1Spatiotemporal transcriptomic atlas of atherosclerosis revealed Smooth muscle cells induce tertiary lymphoid organs in plaqueSource: STOmics DB (ID: STT0000052 )

Tertiary lymphoid organs (TLOs) develop within nonlymphoid tissues in response to persistent inflammation, However, there is limited knowledge regarding their presence in atherosclerosis diseases and the mechanisms underlying their development. Here, we used single-cell RNA sequencing and Spatial Enhanced Resolution Omics-sequencing (Stereo-seq) to obtain a comprehensive plaque atlas comprising 30 distinct transcriptome-defined cell types. Notably, we have observed the presence of TLOs within plaques, and their formation is closely associated with the expression of the lymphorganogenic chemokine, CXCL12, produced by fibroblast-like smooth muscle cells (SMCs) in a LTβR-dependent manner.
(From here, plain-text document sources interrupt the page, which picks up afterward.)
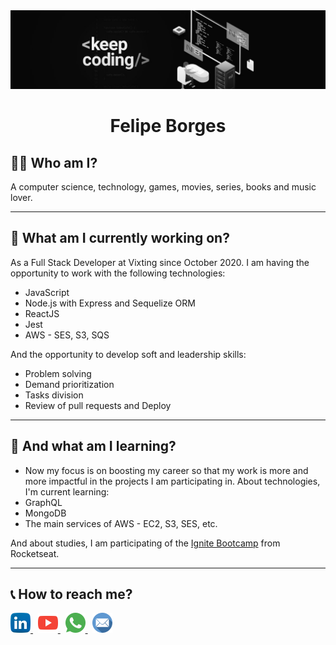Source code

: <div align="center">
  <img width="auto" src="https://github.com/felipejsborges/felipejsborges/blob/master/assets/intro.jpg">
  <h1>Felipe Borges</h1>	
</div>

## 👨‍💻 Who am I?
A computer science, technology, games, movies, series, books and music lover.
<hr>

## 💼 What am I currently working on?
As a Full Stack Developer at Vixting since October 2020. I am having the opportunity to work with the following technologies:
- JavaScript
- Node.js with Express and Sequelize ORM
- ReactJS
- Jest
- AWS - SES, S3, SQS

And the opportunity to develop soft and leadership skills:
- Problem solving
- Demand prioritization
- Tasks division
- Review of pull requests and Deploy
<hr>

## 📖 And what am I learning?
- Now my focus is on boosting my career so that my work is more and more impactful in the projects I am participating in. About technologies, I'm current learning:
- GraphQL
- MongoDB
- The main services of AWS - EC2, S3, SES, etc.

And about studies, I am participating of the [Ignite Bootcamp](https://help.rocketseat.com.br/hc/pt-br/sections/1500000466461-Ignite) from Rocketseat.
<hr>

## 📞 How to reach me?

<a href="https://www.linkedin.com/in/felipejsborges">
	<img width="32px" src="https://github.com/felipejsborges/felipejsborges/blob/master/assets/linkedin.svg" alt="LinkedIn">
</a>&nbsp

<a href="https://www.youtube.com/channel/UC6tN_loxPGOP30LWNbJM7rg">
	<img width="32px" src="https://github.com/felipejsborges/felipejsborges/blob/master/assets/youtube.svg" alt="YouTube">
</a>&nbsp

<a href="https://wa.me/+55012996477129">
	<img width="32px" src="https://github.com/felipejsborges/felipejsborges/blob/master/assets/whatsapp.svg" alt="WhatsApp">
</a>&nbsp

<a href="mailto:felipejsborges@outlook.com">
	<img width="32px" src="https://github.com/felipejsborges/felipejsborges/blob/master/assets/mail.svg" alt="E-mail">
</a>

<!-- Pendencies
- [ ] - Add badges
- [ ] - Add a Summary
- [ ] - I’m looking to collaborate on...
- [ ] - I’m looking for help with...
-->
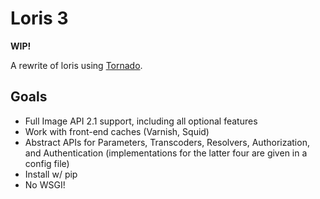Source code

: # Loris 3

__WIP!__

A rewrite of loris using [Tornado](http://www.tornadoweb.org/en/stable/).

## Goals
 * Full Image API 2.1 support, including all optional features
 * Work with front-end caches (Varnish, Squid)
 * Abstract APIs for Parameters, Transcoders, Resolvers, Authorization, and Authentication (implementations for the latter four are given in a config file)
 * Install w/ pip
 * No WSGI!
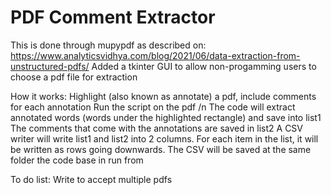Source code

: # PDF Comment Extractor
This is done through mupypdf as described on:  https://www.analyticsvidhya.com/blog/2021/06/data-extraction-from-unstructured-pdfs/
Added a tkinter GUI to allow non-progamming users to choose a pdf file for extraction

How it works:
Highlight (also known as annotate) a pdf, include comments for each annotation 
Run the script on the pdf /n
The code will extract annotated words (words under the highlighted rectangle) and save into list1
The comments that come with the annotations are saved in list2
A CSV writer will write list1 and list2 into 2 columns. For each item in the list, it will be written as rows going downwards. 
The CSV will be saved at the same folder the code base in run from

To do list:
Write to accept multiple pdfs
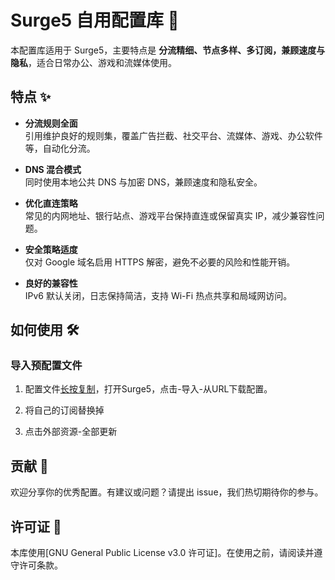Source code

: # Surge5 自用配置库 🚀

本配置库适用于 Surge5，主要特点是 **分流精细、节点多样、多订阅，兼顾速度与隐私**，适合日常办公、游戏和流媒体使用。

## 特点 ✨

- **分流规则全面**  
  引用维护良好的规则集，覆盖广告拦截、社交平台、流媒体、游戏、办公软件等，自动化分流。  

- **DNS 混合模式**  
  同时使用本地公共 DNS 与加密 DNS，兼顾速度和隐私安全。  

- **优化直连策略**  
  常见的内网地址、银行站点、游戏平台保持直连或保留真实 IP，减少兼容性问题。  

- **安全策略适度**  
  仅对 Google 域名启用 HTTPS 解密，避免不必要的风险和性能开销。  

- **良好的兼容性**  
  IPv6 默认关闭，日志保持简洁，支持 Wi-Fi 热点共享和局域网访问。

## 如何使用 🛠️

### 导入预配置文件

1. 配置文件[长按复制](https://raw.githubusercontent.com/curtinp118/Surge5/refs/heads/main/surge5.conf)，打开Surge5，点击-导入-从URL下载配置。

2. 将自己的订阅替换掉

3. 点击外部资源-全部更新

   

## 贡献 🤝

欢迎分享你的优秀配置。有建议或问题？请提出 issue，我们热切期待你的参与。

## 许可证 📜

本库使用[GNU General Public License v3.0 许可证]。在使用之前，请阅读并遵守许可条款。
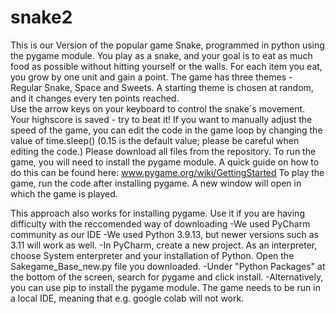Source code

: # snake2
This is our Version of the popular game Snake, programmed in python using the pygame module.
You play as a  snake, and your goal is to eat as much food as possible without hitting yourself or the walls. For each item you eat, you grow by one unit and gain a point.
The game has three themes - Regular Snake, Space and Sweets. A starting theme is chosen at random, and it changes every ten points reached.  
Use the arrow keys on your keyboard to control the snake´s movement. 
Your highscore is saved - try to beat it!
If you want to manually adjust the speed of the game, you can edit the code in the game loop by changing the value of time.sleep() (0.15 is the default value; please be careful when editing the code.)
Please download all files from the repository.
To run the game, you will need to install the pygame module. A quick guide on how to do this can be found here: www.pygame.org/wiki/GettingStarted
To play the game, run the code after installing pygame. A new window will open in which the game is played. 




This approach also works for installing pygame. Use it if you are having difficulty with the reccomended way of downloading
-We used PyCharm community as our IDE
-We used Python 3.9.13, but newer versions such as 3.11 will work as well.
-In PyCharm, create a new project. As an interpreter, choose System enterpreter and your installation of Python. Open the Sakegame_Base_new.py file you downloaded.
-Under "Python Packages" at the bottom of the screen, search for pygame and click install.
-Alternatively, you can use pip to install the pygame module.
The game needs to be run in a local IDE, meaning that e.g. google colab will not work.
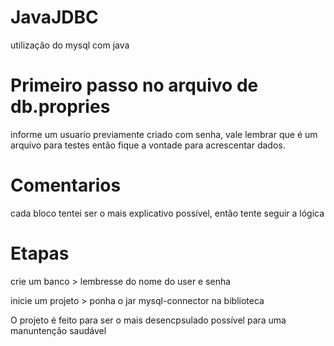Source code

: # JavaJDBC
 utilização do mysql com java

# Primeiro passo no arquivo de db.propries
 informe um usuario previamente criado com senha, vale lembrar que é um arquivo para testes então fique a vontade para acrescentar dados.

# Comentarios
 cada bloco tentei ser o mais explicativo possível, então tente seguir a lógica

# Etapas
crie um banco
    > lembresse do nome do user e senha

inicie um projeto
    > ponha o jar mysql-connector na biblioteca 

O projeto é feito para ser o mais desencpsulado possível para uma manuntenção saudável 
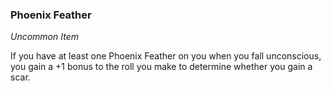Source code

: ### Phoenix Feather
_Uncommon Item_

If you have at least one Phoenix Feather on you when you fall unconscious, you gain a +1 bonus to the roll you make to determine whether you gain a scar.
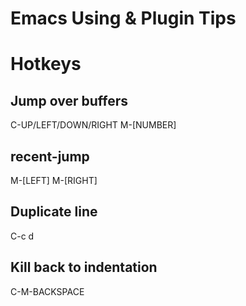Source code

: Emacs Using & Plugin Tips
======

# Hotkeys
## Jump over buffers
C-UP/LEFT/DOWN/RIGHT
M-[NUMBER]
## recent-jump
M-[LEFT]
M-[RIGHT]
## Duplicate line
C-c d
## Kill back to indentation
C-M-BACKSPACE
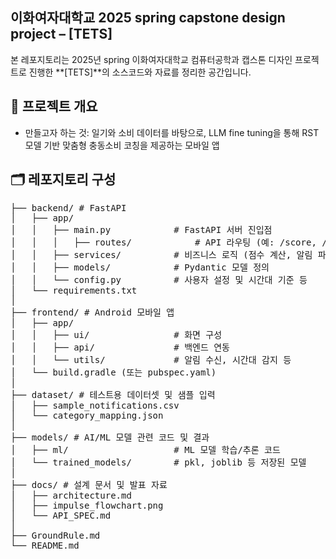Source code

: ## 이화여자대학교 2025 spring capstone design project – [TETS]

본 레포지토리는 2025년 spring 이화여자대학교 컴퓨터공학과 캡스톤 디자인 프로젝트로 진행한 **[TETS]**의 소스코드와 자료를 정리한 공간입니다.

## 📌 프로젝트 개요

- 만들고자 하는 것: 일기와 소비 데이터를 바탕으로, LLM fine tuning을 통해 RST 모델 기반 맞춤형 충동소비 코칭을 제공하는 모바일 앱

## 🗂️ 레포지토리 구성
<pre>
├── backend/ # FastAPI 
│   ├── app/
│   │   ├── main.py            # FastAPI 서버 진입점
│   │   │   ├── routes/            # API 라우팅 (예: /score, /parse)
│   │   ├── services/          # 비즈니스 로직 (점수 계산, 알림 파싱 등)
│   │   ├── models/            # Pydantic 모델 정의
│   │   └── config.py          # 사용자 설정 및 시간대 기준 등
│   └── requirements.txt
│
├── frontend/ # Android 모바일 앱
│   ├── app/
│   │   ├── ui/                # 화면 구성
│   │   ├── api/               # 백엔드 연동
│   │   └── utils/             # 알림 수신, 시간대 감지 등
│   └── build.gradle (또는 pubspec.yaml)
│
├── dataset/ # 테스트용 데이터셋 및 샘플 입력
│   ├── sample_notifications.csv
│   └── category_mapping.json
│
├── models/ # AI/ML 모델 관련 코드 및 결과
│   ├── ml/                    # ML 모델 학습/추론 코드
│   └── trained_models/        # pkl, joblib 등 저장된 모델
│
├── docs/ # 설계 문서 및 발표 자료
│   ├── architecture.md
│   ├── impulse_flowchart.png
│   └── API_SPEC.md
│
├── GroundRule.md 
└── README.md 
</pre>
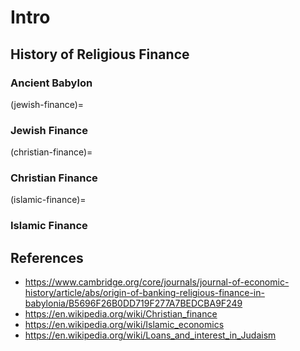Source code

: # Intro

## History of Religious Finance

### Ancient Babylon

(jewish-finance)=
### Jewish Finance

(christian-finance)=
### Christian Finance

(islamic-finance)=
### Islamic Finance


## References
* https://www.cambridge.org/core/journals/journal-of-economic-history/article/abs/origin-of-banking-religious-finance-in-babylonia/B5696F26B0DD719F277A7BEDCBA9F249
* https://en.wikipedia.org/wiki/Christian_finance
* https://en.wikipedia.org/wiki/Islamic_economics
* https://en.wikipedia.org/wiki/Loans_and_interest_in_Judaism
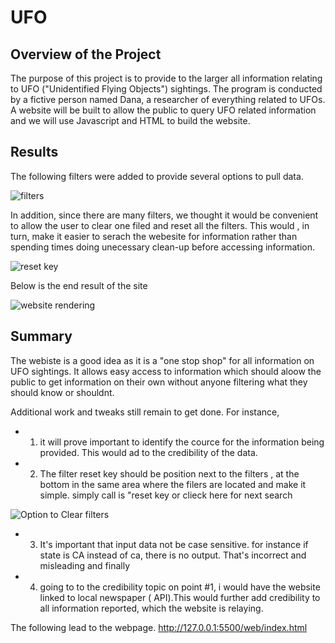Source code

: # UFO

## Overview of the Project

The purpose of this project is to provide to the larger all information relating to UFO ("Unidentified Flying Objects") sightings. The program is conducted by a fictive person named Dana, a researcher of everything related to UFOs. A website will be built to allow the public to query UFO related information and we will use Javascript and HTML to build the website. 

## Results

The following filters were added to provide several options to pull data. 


![filters](https://user-images.githubusercontent.com/115424156/232593514-1b1ccc1c-db3d-4d8b-8b95-e17f334ebc1e.png)



In addition, since there are many filters, we thought it would be convenient to allow the user to clear one filed and reset all the filters. This would , in turn, make it easier to serach the webesite for information rather than spending times doing unecessary clean-up before accessing information. 

![reset key](https://user-images.githubusercontent.com/115424156/232594119-ed246fa4-8133-468c-9753-3ec91e975420.png)


Below is the end result of the site

![website rendering](https://user-images.githubusercontent.com/115424156/232594327-7e43c896-347f-4199-846d-03aa9ce40512.png)



## Summary

The webiste is a good idea as it is a "one stop shop" for all information on UFO sightings. It allows easy access to information which should aloow the public to get information on their own without anyone filtering what they should know or shouldnt. 

Additional work and tweaks still remain to get done.  For instance, 

 + 1. it will prove important to identify the cource for the information being provided. This would ad to the credibility of the data. 

 + 2. The filter reset key should be position next to the filters , at the bottom in the same area where the filers are located and make it simple. simply call is "reset key or clieck here for next search

![Option to Clear filters ](https://user-images.githubusercontent.com/115424156/232597549-0fda1778-ad14-4875-9c56-ab00db16af3e.png)


+ 3. It's important that input data not be case sensitive. for instance if state is CA instead of ca, there is no output. That's incorrect and misleading and finally 

+ 4. going to to the credibility topic on point #1, i would have the website linked to local newspaper ( API).This would further add credibility to all information reported, which the website is relaying.

The following lead to the webpage.
http://127.0.0.1:5500/web/index.html


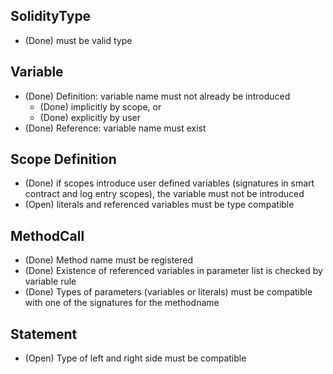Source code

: ## SolidityType
- (Done) must be valid type

## Variable
- (Done) Definition: variable name must not already be introduced 
  - (Done) implicitly by scope, or
  - (Done) explicitly by user
- (Done) Reference: variable name must exist

## Scope Definition
- (Done) if scopes introduce user defined variables (signatures in smart contract and log entry scopes), the variable must not be introduced
- (Open) literals and referenced variables must be type compatible 

## MethodCall
- (Done) Method name must be registered
- (Done) Existence of referenced variables in parameter list is checked by variable rule
- (Done) Types of parameters (variables or literals) must be compatible with one of the signatures for the methodname

## Statement
- (Open) Type of left and right side must be compatible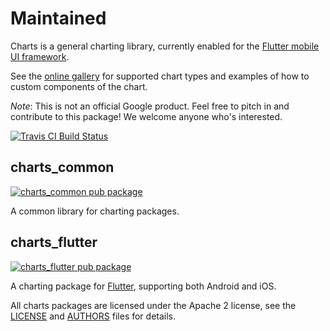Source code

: # Maintained

Charts is a general charting library, currently enabled for the
[Flutter mobile UI framework](https://flutter.io).

See the [online gallery](https://google.github.io/charts/flutter/gallery.html) for supported chart
types and examples of how to custom components of the chart.

_Note_: This is not an official Google product.
Feel free to pitch in and contribute to this package! We welcome anyone who's interested.

[![Travis CI Build Status](https://travis-ci.org/google/charts.svg?branch=master)](https://travis-ci.org/google/charts)

## charts_common

[![charts_common pub package](https://img.shields.io/pub/v/charts_common.svg)](https://pub.dev/packages/charts_common_custom)

A common library for charting packages.

## charts_flutter

[![charts_flutter pub package](https://img.shields.io/pub/v/charts_flutter.svg)](https://pub.dev/packages/charts_flutter_custom)

A charting package for [Flutter](https://flutter.io), supporting both Android
and iOS.

All charts packages are licensed under the Apache 2 license, see the
[LICENSE](LICENSE) and [AUTHORS](AUTHORS) files for details.

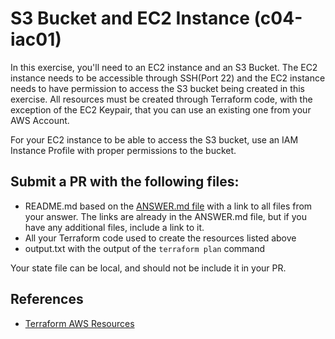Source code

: # S3 Bucket and EC2 Instance (c04-iac01)

In this exercise, you'll need to an EC2 instance and an S3 Bucket. The EC2 instance needs to be accessible through SSH(Port 22) and the EC2 instance needs to have permission to access the S3 bucket being created in this exercise. All resources must be created through Terraform code, with the exception of the EC2 Keypair, that you can use an existing one from your AWS Account.

For your EC2 instance to be able to access the S3 bucket, use an IAM Instance Profile with proper permissions to the bucket.

## Submit a PR with the following files:
- README.md based on the [ANSWER.md file](ANSWER.md) with a link to all files from your answer. The links are already in the ANSWER.md file, but if you have any additional files, include a link to it.
- All your Terraform code used to create the resources listed above
- output.txt with the output of the `terraform plan` command

Your state file can be local, and should not be include it in your PR.

## References
- [Terraform AWS Resources](https://www.terraform.io/docs/providers/aws/index.html)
In plaque TLOs (PTLOs), B cells were abundant and capable of differentiating into IgA- and IgG- plasma cells. BCR repertoire analysis unveiled clonal diversification, selection, expansion in PTLO, and the presence of identical B cell clonotypes in other regions of the plaques. Interestingly, we also identified the co-occurrence of unique B cell clonotypes in plaques and perivascular adipose tissue (PVAT) by using lineage analysis, indicating cell exchange between these compartments. PTLO-derived IgG antibodies promote the differentiation macrophages into foam cells, suggestive of pro-atherogenic effector activity. Additionally, the presence of PTLOs is linked with cardiovascular events. Thus, the PTLOs induced by fibroblast-like SMCs play key roles in the development and stability of atherosclerosis plaques, by conferring B cell maturation and IgG antibody production.